At the end of the day, the only thing that really gives a depressed person a sense of succor is some quantifiable measurement that indicates, “hey, I actually AM going forward, to some capacity.” Strangely, it’s never a qualitative measure that helps depressed individuals like me feel a little bit more optimistic about things; there always has to be some sort of number you can affix to what you’re charting to make you KNOW that you’ve inched that much closer towards a particular goal or quota.

The joy in that, I suppose, is that you can see the steps leading up to advancement, a holistic achievement that makes the totality of the journey from A to B worth every step and misstep. For depressed folks, it really isn’t about the destination as much as it is the journey -- in fact, their entire lives can be seen as a series of voyages, whereas the fulfillment of particular goals only serve as certain capstones to specific periods. Once one goal is achieved, a new goal has to be established immediately; happiness, as such, is the identification of a future ambition, fighting like hell to get there, and upon finally getting to that point of peak achievement, realizing that ANOTHER journey has to be on the horizon for the individual to feel even temporary satisfaction.

To some people, that may seem awfully arduous, but that’s kind of the point. You work, and toil, and suffer if you must, and then…the sweet release of actually fucking doing something sets in. Depressed people may be glum and occasionally morose, but very rarely are they unmotivated -- in fact, that depression may be considered something of an internal motivator, a biological fuel that propels one towards achieving his or her ambitions, if for no other reason than he or she doesn’t want to feel all shitty again.

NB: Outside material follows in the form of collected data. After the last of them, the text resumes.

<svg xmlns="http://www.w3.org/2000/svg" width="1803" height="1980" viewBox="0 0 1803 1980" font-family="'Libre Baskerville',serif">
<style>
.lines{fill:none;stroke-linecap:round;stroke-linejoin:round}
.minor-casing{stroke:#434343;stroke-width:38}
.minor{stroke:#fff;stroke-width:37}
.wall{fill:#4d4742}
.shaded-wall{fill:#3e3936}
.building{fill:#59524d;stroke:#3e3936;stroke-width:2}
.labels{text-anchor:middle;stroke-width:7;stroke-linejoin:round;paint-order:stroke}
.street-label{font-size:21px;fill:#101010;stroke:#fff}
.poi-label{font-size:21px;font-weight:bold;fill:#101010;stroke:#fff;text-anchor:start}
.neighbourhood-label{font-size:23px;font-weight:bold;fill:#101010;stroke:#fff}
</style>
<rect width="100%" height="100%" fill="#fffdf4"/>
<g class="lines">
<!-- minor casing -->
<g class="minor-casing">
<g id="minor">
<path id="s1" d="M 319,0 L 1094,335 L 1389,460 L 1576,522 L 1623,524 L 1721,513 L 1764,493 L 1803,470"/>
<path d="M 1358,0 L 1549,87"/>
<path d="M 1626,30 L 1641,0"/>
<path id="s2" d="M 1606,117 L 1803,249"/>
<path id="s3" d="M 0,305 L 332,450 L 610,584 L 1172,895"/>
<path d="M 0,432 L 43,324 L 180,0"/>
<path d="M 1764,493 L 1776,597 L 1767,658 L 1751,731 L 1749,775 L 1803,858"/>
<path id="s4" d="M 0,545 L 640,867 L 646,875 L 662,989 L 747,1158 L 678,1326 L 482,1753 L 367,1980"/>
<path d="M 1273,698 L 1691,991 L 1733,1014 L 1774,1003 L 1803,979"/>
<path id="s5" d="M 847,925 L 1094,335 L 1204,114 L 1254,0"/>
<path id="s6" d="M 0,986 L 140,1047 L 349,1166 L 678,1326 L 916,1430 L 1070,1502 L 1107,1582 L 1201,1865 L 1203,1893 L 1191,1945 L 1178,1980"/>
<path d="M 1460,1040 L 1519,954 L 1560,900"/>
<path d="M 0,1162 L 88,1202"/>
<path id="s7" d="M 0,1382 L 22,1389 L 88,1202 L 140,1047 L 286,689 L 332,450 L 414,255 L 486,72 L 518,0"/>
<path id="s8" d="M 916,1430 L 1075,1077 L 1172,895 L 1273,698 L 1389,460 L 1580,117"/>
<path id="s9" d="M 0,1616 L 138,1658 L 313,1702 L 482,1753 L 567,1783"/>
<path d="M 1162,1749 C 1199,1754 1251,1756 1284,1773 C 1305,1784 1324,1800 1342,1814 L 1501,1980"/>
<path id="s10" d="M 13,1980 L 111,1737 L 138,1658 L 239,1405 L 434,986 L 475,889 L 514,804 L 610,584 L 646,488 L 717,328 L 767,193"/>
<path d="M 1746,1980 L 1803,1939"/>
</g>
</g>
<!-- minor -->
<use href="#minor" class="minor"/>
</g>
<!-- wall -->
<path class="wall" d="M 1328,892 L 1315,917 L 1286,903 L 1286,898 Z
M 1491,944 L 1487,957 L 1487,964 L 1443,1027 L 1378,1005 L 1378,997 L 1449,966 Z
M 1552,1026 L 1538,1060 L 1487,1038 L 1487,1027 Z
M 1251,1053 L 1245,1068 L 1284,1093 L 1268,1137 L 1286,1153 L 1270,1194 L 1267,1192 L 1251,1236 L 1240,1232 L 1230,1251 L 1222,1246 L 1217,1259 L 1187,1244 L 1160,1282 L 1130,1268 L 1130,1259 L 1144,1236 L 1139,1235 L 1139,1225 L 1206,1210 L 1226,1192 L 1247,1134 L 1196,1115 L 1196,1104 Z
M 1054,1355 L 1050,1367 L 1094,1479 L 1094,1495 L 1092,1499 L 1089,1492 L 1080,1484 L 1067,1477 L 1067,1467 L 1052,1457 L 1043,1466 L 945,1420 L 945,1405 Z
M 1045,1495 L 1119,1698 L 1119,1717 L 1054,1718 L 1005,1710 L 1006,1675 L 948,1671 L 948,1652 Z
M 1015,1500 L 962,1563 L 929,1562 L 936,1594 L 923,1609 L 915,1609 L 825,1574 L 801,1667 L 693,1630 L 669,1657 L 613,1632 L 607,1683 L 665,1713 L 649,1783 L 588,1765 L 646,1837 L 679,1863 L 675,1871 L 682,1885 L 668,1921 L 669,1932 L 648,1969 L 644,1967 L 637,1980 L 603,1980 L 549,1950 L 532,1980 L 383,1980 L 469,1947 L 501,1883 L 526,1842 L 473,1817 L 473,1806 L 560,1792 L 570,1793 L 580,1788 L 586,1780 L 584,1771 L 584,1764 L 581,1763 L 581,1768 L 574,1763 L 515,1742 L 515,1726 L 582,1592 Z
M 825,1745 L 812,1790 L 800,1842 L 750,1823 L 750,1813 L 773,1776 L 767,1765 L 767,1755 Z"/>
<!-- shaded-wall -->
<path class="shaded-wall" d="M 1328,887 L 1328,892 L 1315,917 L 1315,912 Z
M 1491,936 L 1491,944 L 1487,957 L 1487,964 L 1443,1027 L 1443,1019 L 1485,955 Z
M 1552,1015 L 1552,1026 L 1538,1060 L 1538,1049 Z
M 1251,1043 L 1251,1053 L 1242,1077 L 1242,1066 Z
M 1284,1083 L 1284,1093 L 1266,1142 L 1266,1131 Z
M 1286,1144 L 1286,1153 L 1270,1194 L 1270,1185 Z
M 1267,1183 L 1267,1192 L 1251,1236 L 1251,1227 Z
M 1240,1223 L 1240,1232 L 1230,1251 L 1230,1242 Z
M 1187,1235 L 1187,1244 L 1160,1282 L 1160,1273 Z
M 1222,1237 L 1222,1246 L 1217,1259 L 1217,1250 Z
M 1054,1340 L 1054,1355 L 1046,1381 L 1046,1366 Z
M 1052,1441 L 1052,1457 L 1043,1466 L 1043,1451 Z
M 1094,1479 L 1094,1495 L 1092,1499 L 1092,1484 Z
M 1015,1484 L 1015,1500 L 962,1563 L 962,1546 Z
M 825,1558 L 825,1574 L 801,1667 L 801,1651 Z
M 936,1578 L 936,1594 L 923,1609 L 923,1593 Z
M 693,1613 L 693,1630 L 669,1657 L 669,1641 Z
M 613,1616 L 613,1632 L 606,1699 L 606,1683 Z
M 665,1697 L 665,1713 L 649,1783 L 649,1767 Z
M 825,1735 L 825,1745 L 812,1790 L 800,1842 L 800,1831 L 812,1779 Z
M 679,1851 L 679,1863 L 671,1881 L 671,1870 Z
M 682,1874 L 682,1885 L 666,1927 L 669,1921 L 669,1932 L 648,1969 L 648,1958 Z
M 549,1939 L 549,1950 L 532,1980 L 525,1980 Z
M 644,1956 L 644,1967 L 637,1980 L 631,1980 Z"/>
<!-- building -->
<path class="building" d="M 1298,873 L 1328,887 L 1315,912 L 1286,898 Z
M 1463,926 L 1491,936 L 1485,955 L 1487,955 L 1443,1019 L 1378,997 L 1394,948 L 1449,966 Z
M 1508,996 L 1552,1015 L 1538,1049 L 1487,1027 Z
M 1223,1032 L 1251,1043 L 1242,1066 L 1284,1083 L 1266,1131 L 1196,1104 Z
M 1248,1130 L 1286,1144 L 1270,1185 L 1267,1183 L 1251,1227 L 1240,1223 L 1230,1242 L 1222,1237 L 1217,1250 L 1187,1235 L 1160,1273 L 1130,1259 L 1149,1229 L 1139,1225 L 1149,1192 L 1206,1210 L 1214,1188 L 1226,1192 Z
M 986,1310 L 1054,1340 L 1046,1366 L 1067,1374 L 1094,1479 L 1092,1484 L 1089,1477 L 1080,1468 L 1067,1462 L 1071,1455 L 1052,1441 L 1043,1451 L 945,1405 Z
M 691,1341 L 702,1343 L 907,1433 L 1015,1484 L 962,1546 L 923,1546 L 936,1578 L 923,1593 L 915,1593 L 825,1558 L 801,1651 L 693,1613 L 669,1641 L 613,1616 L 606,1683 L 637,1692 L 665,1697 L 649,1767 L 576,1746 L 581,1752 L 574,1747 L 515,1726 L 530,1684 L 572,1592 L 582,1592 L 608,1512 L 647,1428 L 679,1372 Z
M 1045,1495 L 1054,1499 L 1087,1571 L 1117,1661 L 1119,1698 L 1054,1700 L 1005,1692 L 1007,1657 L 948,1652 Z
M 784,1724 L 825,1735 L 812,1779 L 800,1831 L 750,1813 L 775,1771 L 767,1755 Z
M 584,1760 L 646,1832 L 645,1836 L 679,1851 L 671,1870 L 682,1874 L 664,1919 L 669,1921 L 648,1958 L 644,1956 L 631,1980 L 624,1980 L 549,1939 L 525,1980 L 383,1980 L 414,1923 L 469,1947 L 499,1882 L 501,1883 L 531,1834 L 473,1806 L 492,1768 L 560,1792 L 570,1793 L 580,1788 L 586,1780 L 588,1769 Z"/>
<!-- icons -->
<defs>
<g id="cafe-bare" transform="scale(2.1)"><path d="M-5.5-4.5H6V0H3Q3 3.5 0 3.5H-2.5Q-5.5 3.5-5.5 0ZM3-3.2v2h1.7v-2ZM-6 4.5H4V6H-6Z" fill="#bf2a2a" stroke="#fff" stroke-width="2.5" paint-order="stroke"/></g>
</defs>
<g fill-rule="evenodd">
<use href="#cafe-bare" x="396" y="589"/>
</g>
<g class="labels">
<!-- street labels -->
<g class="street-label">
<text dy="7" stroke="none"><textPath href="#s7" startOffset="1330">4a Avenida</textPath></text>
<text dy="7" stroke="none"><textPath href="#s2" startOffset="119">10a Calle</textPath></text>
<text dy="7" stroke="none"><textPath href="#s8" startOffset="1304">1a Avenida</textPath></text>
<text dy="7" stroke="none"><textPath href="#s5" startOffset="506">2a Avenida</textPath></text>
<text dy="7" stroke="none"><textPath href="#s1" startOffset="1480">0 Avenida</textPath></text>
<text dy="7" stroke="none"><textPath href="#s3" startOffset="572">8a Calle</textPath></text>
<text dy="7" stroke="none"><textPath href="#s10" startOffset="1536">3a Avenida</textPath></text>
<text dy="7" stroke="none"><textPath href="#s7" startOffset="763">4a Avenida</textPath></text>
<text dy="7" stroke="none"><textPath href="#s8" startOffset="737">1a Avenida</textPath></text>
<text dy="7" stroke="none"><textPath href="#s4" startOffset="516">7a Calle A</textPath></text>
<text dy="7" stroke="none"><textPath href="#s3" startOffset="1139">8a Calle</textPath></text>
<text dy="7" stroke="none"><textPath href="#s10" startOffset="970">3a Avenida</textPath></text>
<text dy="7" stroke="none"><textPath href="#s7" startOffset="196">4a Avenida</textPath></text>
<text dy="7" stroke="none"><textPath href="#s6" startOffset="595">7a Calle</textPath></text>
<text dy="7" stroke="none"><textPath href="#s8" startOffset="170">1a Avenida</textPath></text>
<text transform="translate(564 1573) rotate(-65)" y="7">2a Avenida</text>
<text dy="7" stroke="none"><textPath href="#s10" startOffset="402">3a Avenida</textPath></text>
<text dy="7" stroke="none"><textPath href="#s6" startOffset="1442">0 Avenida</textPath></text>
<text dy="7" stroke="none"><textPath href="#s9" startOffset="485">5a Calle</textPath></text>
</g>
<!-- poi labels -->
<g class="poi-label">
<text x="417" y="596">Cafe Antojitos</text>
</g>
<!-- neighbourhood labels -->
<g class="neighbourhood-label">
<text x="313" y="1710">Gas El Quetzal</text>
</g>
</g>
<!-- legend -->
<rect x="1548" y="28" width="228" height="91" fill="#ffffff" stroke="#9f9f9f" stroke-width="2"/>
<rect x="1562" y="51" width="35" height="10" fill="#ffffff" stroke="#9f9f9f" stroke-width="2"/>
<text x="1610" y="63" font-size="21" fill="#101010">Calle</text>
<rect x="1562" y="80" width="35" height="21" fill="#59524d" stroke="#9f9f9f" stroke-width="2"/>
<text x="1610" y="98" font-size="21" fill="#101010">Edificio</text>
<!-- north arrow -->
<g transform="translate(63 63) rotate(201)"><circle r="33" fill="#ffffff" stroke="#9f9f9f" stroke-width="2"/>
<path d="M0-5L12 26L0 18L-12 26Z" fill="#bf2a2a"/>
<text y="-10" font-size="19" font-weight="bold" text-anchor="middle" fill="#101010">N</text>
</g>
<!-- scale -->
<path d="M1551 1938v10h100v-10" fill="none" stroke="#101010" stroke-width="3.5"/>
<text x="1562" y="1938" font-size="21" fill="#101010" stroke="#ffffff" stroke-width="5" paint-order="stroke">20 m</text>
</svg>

I should really have some sort of iron-tight argument for all of this in my concluding remarks, but I’m not really sure what the point of that would be. I can’t explain my mindset, my own chemistry, whatever it may be. All I know is, sometimes, I get depressed, and when I do something that makes me feel like I’ve moved just the teeniest smidge closer to being where I want to be in life, suddenly, I don’t feel all that depressed anymore.

Just about everybody out there says depression is a psychological condition. From my own experiences, I happen to believe it’s something else entirely; a matter of perspective regarding one’s own future; nothing more, and nothing less.